-------- Materials provided --------

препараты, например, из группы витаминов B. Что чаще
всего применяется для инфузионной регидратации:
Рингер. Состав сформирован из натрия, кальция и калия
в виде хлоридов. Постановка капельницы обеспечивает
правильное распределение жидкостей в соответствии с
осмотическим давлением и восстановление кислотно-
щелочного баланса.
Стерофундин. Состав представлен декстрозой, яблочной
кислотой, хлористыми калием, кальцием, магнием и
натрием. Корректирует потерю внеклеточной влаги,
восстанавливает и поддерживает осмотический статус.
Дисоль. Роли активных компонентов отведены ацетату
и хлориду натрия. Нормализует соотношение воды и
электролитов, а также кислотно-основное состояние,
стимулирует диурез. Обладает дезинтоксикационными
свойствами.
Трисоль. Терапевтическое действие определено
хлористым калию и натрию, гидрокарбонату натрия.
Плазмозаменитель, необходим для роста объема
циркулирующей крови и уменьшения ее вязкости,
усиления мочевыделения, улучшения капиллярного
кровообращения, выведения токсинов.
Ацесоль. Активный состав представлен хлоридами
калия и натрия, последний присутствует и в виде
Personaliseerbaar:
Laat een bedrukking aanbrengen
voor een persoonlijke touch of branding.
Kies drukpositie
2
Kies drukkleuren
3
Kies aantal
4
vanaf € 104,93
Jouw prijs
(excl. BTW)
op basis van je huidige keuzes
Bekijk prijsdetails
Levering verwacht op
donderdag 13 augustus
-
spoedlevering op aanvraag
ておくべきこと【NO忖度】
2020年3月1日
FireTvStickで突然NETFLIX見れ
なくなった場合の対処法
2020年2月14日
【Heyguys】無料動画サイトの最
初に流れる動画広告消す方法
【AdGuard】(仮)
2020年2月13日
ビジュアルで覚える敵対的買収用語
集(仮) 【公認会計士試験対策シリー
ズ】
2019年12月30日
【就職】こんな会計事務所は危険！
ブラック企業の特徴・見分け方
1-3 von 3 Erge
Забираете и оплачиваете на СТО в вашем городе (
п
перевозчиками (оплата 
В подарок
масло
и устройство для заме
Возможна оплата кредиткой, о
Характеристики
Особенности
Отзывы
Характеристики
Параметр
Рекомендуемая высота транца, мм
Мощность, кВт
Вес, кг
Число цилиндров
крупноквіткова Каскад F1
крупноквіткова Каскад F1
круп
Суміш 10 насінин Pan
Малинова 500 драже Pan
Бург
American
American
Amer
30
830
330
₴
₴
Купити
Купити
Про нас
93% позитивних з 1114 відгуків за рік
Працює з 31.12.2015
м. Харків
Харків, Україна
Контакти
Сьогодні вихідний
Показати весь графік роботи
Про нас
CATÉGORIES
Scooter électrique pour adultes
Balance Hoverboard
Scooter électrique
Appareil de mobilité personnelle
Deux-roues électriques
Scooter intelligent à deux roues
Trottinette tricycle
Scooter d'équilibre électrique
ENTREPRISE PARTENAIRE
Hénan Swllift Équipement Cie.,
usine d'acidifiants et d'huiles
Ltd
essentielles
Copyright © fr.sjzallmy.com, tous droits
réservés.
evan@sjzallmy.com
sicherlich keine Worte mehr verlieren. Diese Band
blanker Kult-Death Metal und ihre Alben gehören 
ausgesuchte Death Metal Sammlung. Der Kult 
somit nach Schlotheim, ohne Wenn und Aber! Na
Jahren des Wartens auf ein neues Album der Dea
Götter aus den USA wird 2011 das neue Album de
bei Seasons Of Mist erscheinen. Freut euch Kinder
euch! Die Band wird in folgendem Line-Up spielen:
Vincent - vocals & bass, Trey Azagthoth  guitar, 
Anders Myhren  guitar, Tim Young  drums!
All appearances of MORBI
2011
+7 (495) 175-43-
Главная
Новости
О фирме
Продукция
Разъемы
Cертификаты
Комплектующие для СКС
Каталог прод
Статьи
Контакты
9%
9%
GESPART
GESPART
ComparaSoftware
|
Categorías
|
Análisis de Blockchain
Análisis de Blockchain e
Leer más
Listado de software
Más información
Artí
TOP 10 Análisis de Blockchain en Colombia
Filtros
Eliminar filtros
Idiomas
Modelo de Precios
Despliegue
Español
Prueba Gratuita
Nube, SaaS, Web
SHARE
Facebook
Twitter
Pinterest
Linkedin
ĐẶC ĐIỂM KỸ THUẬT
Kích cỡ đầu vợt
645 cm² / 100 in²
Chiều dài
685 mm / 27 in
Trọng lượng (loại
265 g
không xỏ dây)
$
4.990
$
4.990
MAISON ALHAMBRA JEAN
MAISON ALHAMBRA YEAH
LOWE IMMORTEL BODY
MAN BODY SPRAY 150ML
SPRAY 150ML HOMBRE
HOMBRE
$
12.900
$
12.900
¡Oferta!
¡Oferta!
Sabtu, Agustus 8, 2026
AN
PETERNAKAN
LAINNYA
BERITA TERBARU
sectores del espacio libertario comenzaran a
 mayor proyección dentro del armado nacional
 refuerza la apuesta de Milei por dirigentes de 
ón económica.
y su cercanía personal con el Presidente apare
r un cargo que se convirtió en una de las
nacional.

--------

Could you print all of the data above once more, unaltered?

препараты, например, из группы витаминов B. Что чаще
всего применяется для инфузионной регидратации:
Рингер. Состав сформирован из натрия, кальция и калия
в виде хлоридов. Постановка капельницы обеспечивает
правильное распределение жидкостей в соответствии с
осмотическим давлением и восстановление кислотно-
щелочного баланса.
Стерофундин. Состав представлен декстрозой, яблочной
кислотой, хлористыми калием, кальцием, магнием и
натрием. Корректирует потерю внеклеточной влаги,
восстанавливает и поддерживает осмотический статус.
Дисоль. Роли активных компонентов отведены ацетату
и хлориду натрия. Нормализует соотношение воды и
электролитов, а также кислотно-основное состояние,
стимулирует диурез. Обладает дезинтоксикационными
свойствами.
Трисоль. Терапевтическое действие определено
хлористым калию и натрию, гидрокарбонату натрия.
Плазмозаменитель, необходим для роста объема
циркулирующей крови и уменьшения ее вязкости,
усиления мочевыделения, улучшения капиллярного
кровообращения, выведения токсинов.
Ацесоль. Активный состав представлен хлоридами
калия и натрия, последний присутствует и в виде
Personaliseerbaar:
Laat een bedrukking aanbrengen
voor een persoonlijke touch of branding.
Kies drukpositie
2
Kies drukkleuren
3
Kies aantal
4
vanaf € 104,93
Jouw prijs
(excl. BTW)
op basis van je huidige keuzes
Bekijk prijsdetails
Levering verwacht op
donderdag 13 augustus
-
spoedlevering op aanvraag
ておくべきこと【NO忖度】
2020年3月1日
FireTvStickで突然NETFLIX見れ
なくなった場合の対処法
2020年2月14日
【Heyguys】無料動画サイトの最
初に流れる動画広告消す方法
【AdGuard】(仮)
2020年2月13日
ビジュアルで覚える敵対的買収用語
集(仮) 【公認会計士試験対策シリー
ズ】
2019年12月30日
【就職】こんな会計事務所は危険！
ブラック企業の特徴・見分け方
1-3 von 3 Erge
Забираете и оплачиваете на СТО в вашем городе (
п
перевозчиками (оплата 
В подарок
масло
и устройство для заме
Возможна оплата кредиткой, о
Характеристики
Особенности
Отзывы
Характеристики
Параметр
Рекомендуемая высота транца, мм
Мощность, кВт
Вес, кг
Число цилиндров
крупноквіткова Каскад F1
крупноквіткова Каскад F1
круп
Суміш 10 насінин Pan
Малинова 500 драже Pan
Бург
American
American
Amer
30
830
330
₴
₴
Купити
Купити
Про нас
93% позитивних з 1114 відгуків за рік
Працює з 31.12.2015
м. Харків
Харків, Україна
Контакти
Сьогодні вихідний
Показати весь графік роботи
Про нас
CATÉGORIES
Scooter électrique pour adultes
Balance Hoverboard
Scooter électrique
Appareil de mobilité personnelle
Deux-roues électriques
Scooter intelligent à deux roues
Trottinette tricycle
Scooter d'équilibre électrique
ENTREPRISE PARTENAIRE
Hénan Swllift Équipement Cie.,
usine d'acidifiants et d'huiles
Ltd
essentielles
Copyright © fr.sjzallmy.com, tous droits
réservés.
evan@sjzallmy.com
sicherlich keine Worte mehr verlieren. Diese Band
blanker Kult-Death Metal und ihre Alben gehören 
ausgesuchte Death Metal Sammlung. Der Kult 
somit nach Schlotheim, ohne Wenn und Aber! Na
Jahren des Wartens auf ein neues Album der Dea
Götter aus den USA wird 2011 das neue Album de
bei Seasons Of Mist erscheinen. Freut euch Kinder
euch! Die Band wird in folgendem Line-Up spielen:
Vincent - vocals & bass, Trey Azagthoth  guitar, 
Anders Myhren  guitar, Tim Young  drums!
All appearances of MORBI
2011
+7 (495) 175-43-
Главная
Новости
О фирме
Продукция
Разъемы
Cертификаты
Комплектующие для СКС
Каталог прод
Статьи
Контакты
9%
9%
GESPART
GESPART
ComparaSoftware
|
Categorías
|
Análisis de Blockchain
Análisis de Blockchain e
Leer más
Listado de software
Más información
Artí
TOP 10 Análisis de Blockchain en Colombia
Filtros
Eliminar filtros
Idiomas
Modelo de Precios
Despliegue
Español
Prueba Gratuita
Nube, SaaS, Web
SHARE
Facebook
Twitter
Pinterest
Linkedin
ĐẶC ĐIỂM KỸ THUẬT
Kích cỡ đầu vợt
645 cm² / 100 in²
Chiều dài
685 mm / 27 in
Trọng lượng (loại
265 g
không xỏ dây)
$
4.990
$
4.990
MAISON ALHAMBRA JEAN
MAISON ALHAMBRA YEAH
LOWE IMMORTEL BODY
MAN BODY SPRAY 150ML
SPRAY 150ML HOMBRE
HOMBRE
$
12.900
$
12.900
¡Oferta!
¡Oferta!
Sabtu, Agustus 8, 2026
AN
PETERNAKAN
LAINNYA
BERITA TERBARU
sectores del espacio libertario comenzaran a
 mayor proyección dentro del armado nacional
 refuerza la apuesta de Milei por dirigentes de 
ón económica.
y su cercanía personal con el Presidente apare
r un cargo que se convirtió en una de las
nacional.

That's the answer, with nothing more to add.